Many deaths in industrial accidents occur in coal-mines and factories, where owners and operators engage in cost-cutting which affects safety standards. But analysts say cost-cutting is no longer the chief problem in implementing the government's plans for better safety conditions.
"Now the challenge for the Chinese government is providing these regulatory authorities with the resources they need, and it's not just financial," said Richard Ferris, of the Washington law firm Beveridge & Diamond, which specializes in China's environmental, health, and safety law.
"It's also personnel and expertise. In other words, the capacity to be able to address what are, as you know, the huge numbers of accidents and also just general training needs throughout the country," Ferris said.
Actual numbers could be higher
Some experts believe the safety problem actually exceeds the horrific numbers reported in the official press.
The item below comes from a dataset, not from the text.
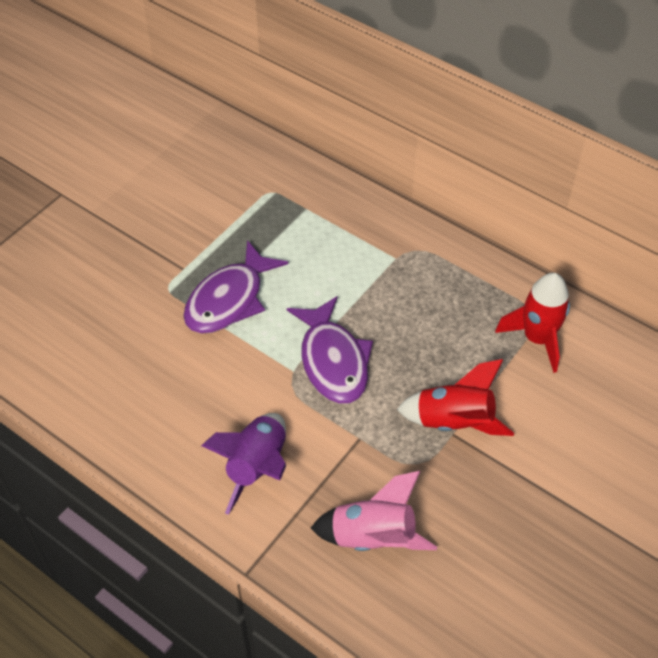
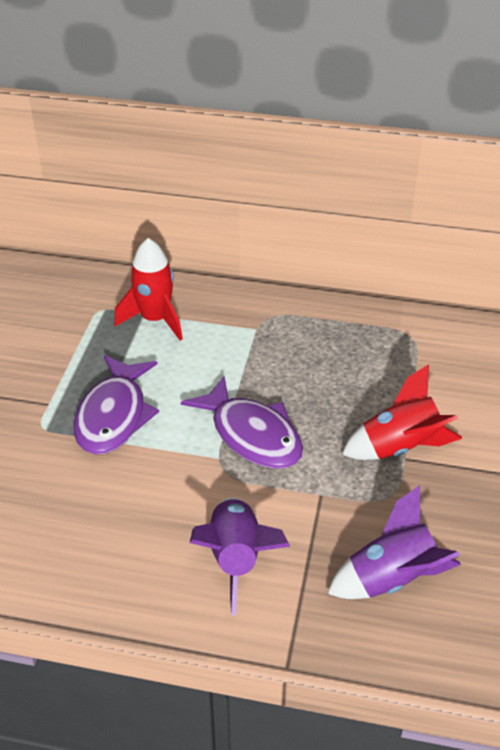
camera: 25 degrees left, 10 degrees down
pink rocket [311,471,437,551] -> purple rocket [328,485,461,599]
red rocket [495,273,570,373] -> red rocket moved to [114,238,183,341]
"Our problem right now is that we don't have good data to really evaluate these things and track them over time, but my suspicion would be that these numbers really are only the starting point of what's really going on," O'Rourke said.
She said corruption among local officials meant that regulators had a disincentive to regulate these facilities, as local governments seek to promote local investment in order to bring jobs and new tax revenues to their areas.
"That has made it so the government is not in all cases doing its job of really seriously regulating these risks to Chinese workers and to the Chinese community," O'Rourke said.
Garrett Brown, a researcher on labor conditions in China and Mexico, said China's booming economy and its increasingly acute energy problems were prompting local governments to reopen unsafe mines or to skip safety procedures in the quest to satisfy the country's skyrocketing demand for power.